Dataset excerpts

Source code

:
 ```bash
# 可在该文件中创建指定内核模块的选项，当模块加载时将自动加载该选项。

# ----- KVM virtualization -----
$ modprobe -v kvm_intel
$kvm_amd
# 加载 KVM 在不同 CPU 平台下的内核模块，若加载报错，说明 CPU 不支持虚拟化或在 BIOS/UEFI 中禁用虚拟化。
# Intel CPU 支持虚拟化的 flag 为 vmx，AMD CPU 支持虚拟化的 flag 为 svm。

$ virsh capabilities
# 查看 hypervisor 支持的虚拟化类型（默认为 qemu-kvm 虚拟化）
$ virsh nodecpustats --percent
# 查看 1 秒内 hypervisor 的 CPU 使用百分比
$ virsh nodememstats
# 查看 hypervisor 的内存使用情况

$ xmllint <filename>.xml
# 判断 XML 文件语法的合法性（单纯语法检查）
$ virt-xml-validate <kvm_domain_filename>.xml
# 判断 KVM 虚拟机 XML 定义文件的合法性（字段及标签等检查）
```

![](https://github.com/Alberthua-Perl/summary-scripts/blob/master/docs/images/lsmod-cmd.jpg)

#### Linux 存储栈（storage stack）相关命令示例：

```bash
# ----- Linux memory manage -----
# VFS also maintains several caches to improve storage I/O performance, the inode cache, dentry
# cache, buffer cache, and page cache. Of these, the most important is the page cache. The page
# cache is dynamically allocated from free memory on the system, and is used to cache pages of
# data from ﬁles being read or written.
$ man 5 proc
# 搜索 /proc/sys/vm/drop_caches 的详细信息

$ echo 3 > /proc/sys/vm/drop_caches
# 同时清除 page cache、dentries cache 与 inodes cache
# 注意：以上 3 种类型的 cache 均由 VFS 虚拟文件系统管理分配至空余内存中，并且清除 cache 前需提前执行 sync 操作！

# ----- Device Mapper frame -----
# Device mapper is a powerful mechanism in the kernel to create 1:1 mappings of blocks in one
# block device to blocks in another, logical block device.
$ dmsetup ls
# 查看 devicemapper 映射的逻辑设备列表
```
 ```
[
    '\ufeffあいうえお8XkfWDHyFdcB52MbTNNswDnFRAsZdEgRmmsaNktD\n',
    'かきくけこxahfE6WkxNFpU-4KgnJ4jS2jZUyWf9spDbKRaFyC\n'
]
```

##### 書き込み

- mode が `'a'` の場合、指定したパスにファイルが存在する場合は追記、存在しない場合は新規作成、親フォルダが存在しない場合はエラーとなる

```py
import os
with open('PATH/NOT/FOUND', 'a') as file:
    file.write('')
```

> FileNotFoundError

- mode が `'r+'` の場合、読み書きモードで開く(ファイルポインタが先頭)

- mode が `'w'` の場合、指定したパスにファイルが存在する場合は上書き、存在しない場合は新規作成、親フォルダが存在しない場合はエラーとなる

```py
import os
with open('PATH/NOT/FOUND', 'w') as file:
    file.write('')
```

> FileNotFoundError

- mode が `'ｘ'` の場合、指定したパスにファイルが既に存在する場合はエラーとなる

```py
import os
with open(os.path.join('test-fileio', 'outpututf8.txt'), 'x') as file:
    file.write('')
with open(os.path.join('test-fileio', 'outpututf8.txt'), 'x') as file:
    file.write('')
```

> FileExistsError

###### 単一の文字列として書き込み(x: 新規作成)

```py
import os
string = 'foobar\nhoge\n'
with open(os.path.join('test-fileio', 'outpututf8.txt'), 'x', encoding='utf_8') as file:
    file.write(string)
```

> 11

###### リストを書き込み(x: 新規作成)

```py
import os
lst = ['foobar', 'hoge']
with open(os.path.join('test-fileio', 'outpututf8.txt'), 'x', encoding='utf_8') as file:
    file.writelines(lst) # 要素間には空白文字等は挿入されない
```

Task goal
Repeat the data word for word, leaving out no line.

Output below
Source code

:
 ```bash
# 可在该文件中创建指定内核模块的选项，当模块加载时将自动加载该选项。

# ----- KVM virtualization -----
$ modprobe -v kvm_intel
$kvm_amd
# 加载 KVM 在不同 CPU 平台下的内核模块，若加载报错，说明 CPU 不支持虚拟化或在 BIOS/UEFI 中禁用虚拟化。
# Intel CPU 支持虚拟化的 flag 为 vmx，AMD CPU 支持虚拟化的 flag 为 svm。

$ virsh capabilities
# 查看 hypervisor 支持的虚拟化类型（默认为 qemu-kvm 虚拟化）
$ virsh nodecpustats --percent
# 查看 1 秒内 hypervisor 的 CPU 使用百分比
$ virsh nodememstats
# 查看 hypervisor 的内存使用情况

$ xmllint <filename>.xml
# 判断 XML 文件语法的合法性（单纯语法检查）
$ virt-xml-validate <kvm_domain_filename>.xml
# 判断 KVM 虚拟机 XML 定义文件的合法性（字段及标签等检查）
```

![](https://github.com/Alberthua-Perl/summary-scripts/blob/master/docs/images/lsmod-cmd.jpg)

#### Linux 存储栈（storage stack）相关命令示例：

```bash
# ----- Linux memory manage -----
# VFS also maintains several caches to improve storage I/O performance, the inode cache, dentry
# cache, buffer cache, and page cache. Of these, the most important is the page cache. The page
# cache is dynamically allocated from free memory on the system, and is used to cache pages of
# data from ﬁles being read or written.
$ man 5 proc
# 搜索 /proc/sys/vm/drop_caches 的详细信息

$ echo 3 > /proc/sys/vm/drop_caches
# 同时清除 page cache、dentries cache 与 inodes cache
# 注意：以上 3 种类型的 cache 均由 VFS 虚拟文件系统管理分配至空余内存中，并且清除 cache 前需提前执行 sync 操作！

# ----- Device Mapper frame -----
# Device mapper is a powerful mechanism in the kernel to create 1:1 mappings of blocks in one
# block device to blocks in another, logical block device.
$ dmsetup ls
# 查看 devicemapper 映射的逻辑设备列表
```
 ```
[
    '\ufeffあいうえお8XkfWDHyFdcB52MbTNNswDnFRAsZdEgRmmsaNktD\n',
    'かきくけこxahfE6WkxNFpU-4KgnJ4jS2jZUyWf9spDbKRaFyC\n'
]
```

##### 書き込み

- mode が `'a'` の場合、指定したパスにファイルが存在する場合は追記、存在しない場合は新規作成、親フォルダが存在しない場合はエラーとなる

```py
import os
with open('PATH/NOT/FOUND', 'a') as file:
    file.write('')
```

> FileNotFoundError

- mode が `'r+'` の場合、読み書きモードで開く(ファイルポインタが先頭)

- mode が `'w'` の場合、指定したパスにファイルが存在する場合は上書き、存在しない場合は新規作成、親フォルダが存在しない場合はエラーとなる

```py
import os
with open('PATH/NOT/FOUND', 'w') as file:
    file.write('')
```

> FileNotFoundError

- mode が `'ｘ'` の場合、指定したパスにファイルが既に存在する場合はエラーとなる

```py
import os
with open(os.path.join('test-fileio', 'outpututf8.txt'), 'x') as file:
    file.write('')
with open(os.path.join('test-fileio', 'outpututf8.txt'), 'x') as file:
    file.write('')
```

> FileExistsError

###### 単一の文字列として書き込み(x: 新規作成)

```py
import os
string = 'foobar\nhoge\n'
with open(os.path.join('test-fileio', 'outpututf8.txt'), 'x', encoding='utf_8') as file:
    file.write(string)
```

> 11

###### リストを書き込み(x: 新規作成)

```py
import os
lst = ['foobar', 'hoge']
with open(os.path.join('test-fileio', 'outpututf8.txt'), 'x', encoding='utf_8') as file:
    file.writelines(lst) # 要素間には空白文字等は挿入されない
```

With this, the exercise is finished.